WHAT TO WORK ON = Your answer should be only the lines below from the one with "- nvm install stable 安装最新的稳定版本" to the one with "## Preparing for", repeated exactly, ends included.

SUPPLIED RECORDS =
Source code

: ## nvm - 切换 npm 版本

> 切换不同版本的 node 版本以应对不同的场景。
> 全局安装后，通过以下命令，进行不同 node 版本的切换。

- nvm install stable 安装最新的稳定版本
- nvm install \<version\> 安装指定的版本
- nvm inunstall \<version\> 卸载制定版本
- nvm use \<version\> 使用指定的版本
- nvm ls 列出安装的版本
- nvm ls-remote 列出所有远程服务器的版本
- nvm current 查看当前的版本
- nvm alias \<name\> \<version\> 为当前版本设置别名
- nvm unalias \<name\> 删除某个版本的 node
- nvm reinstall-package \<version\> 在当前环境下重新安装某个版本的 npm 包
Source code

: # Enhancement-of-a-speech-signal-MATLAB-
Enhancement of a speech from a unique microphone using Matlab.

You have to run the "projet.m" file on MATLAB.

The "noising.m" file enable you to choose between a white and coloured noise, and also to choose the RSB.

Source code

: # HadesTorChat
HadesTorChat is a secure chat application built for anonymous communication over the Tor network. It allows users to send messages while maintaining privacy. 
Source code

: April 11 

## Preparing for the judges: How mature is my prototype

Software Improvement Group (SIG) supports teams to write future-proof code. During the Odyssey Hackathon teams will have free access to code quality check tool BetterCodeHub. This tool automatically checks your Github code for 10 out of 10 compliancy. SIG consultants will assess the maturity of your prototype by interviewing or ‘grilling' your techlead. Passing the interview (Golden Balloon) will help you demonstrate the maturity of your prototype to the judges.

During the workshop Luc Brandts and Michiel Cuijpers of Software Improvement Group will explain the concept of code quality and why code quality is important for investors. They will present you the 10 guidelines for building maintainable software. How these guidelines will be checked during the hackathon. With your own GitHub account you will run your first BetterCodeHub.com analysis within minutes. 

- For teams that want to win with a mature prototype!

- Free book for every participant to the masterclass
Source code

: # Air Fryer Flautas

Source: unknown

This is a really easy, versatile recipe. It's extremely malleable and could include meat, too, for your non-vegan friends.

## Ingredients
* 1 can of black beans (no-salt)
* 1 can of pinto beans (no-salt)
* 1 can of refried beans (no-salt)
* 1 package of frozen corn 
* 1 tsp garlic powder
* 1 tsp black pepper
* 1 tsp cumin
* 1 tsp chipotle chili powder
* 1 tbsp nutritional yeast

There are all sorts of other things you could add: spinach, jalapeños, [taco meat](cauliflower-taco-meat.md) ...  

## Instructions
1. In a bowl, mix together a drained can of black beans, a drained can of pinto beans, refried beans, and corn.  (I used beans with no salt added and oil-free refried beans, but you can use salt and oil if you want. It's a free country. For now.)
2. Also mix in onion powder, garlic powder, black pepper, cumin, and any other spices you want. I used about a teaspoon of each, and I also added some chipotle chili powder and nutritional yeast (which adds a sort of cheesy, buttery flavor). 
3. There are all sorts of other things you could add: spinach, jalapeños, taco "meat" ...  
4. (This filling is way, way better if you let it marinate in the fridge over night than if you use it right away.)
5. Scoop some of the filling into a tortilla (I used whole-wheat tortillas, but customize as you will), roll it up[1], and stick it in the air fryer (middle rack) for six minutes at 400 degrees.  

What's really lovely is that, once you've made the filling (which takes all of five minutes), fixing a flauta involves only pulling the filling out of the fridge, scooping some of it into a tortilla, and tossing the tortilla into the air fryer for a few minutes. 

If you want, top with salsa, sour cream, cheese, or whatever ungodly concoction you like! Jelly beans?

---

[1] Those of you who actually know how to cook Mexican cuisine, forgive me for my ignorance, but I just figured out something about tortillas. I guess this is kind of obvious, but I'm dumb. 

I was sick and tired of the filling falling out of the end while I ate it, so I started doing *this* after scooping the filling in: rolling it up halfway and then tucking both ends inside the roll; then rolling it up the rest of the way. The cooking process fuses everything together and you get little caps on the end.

TASK OUTPUT =
- nvm install stable 安装最新的稳定版本
- nvm install \<version\> 安装指定的版本
- nvm inunstall \<version\> 卸载制定版本
- nvm use \<version\> 使用指定的版本
- nvm ls 列出安装的版本
- nvm ls-remote 列出所有远程服务器的版本
- nvm current 查看当前的版本
- nvm alias \<name\> \<version\> 为当前版本设置别名
- nvm unalias \<name\> 删除某个版本的 node
- nvm reinstall-package \<version\> 在当前环境下重新安装某个版本的 npm 包
Source code

: # Enhancement-of-a-speech-signal-MATLAB-
Enhancement of a speech from a unique microphone using Matlab.

You have to run the "projet.m" file on MATLAB.

The "noising.m" file enable you to choose between a white and coloured noise, and also to choose the RSB.

Source code

: # HadesTorChat
HadesTorChat is a secure chat application built for anonymous communication over the Tor network. It allows users to send messages while maintaining privacy. 
Source code

: April 11 

## Preparing for the judges: How mature is my prototype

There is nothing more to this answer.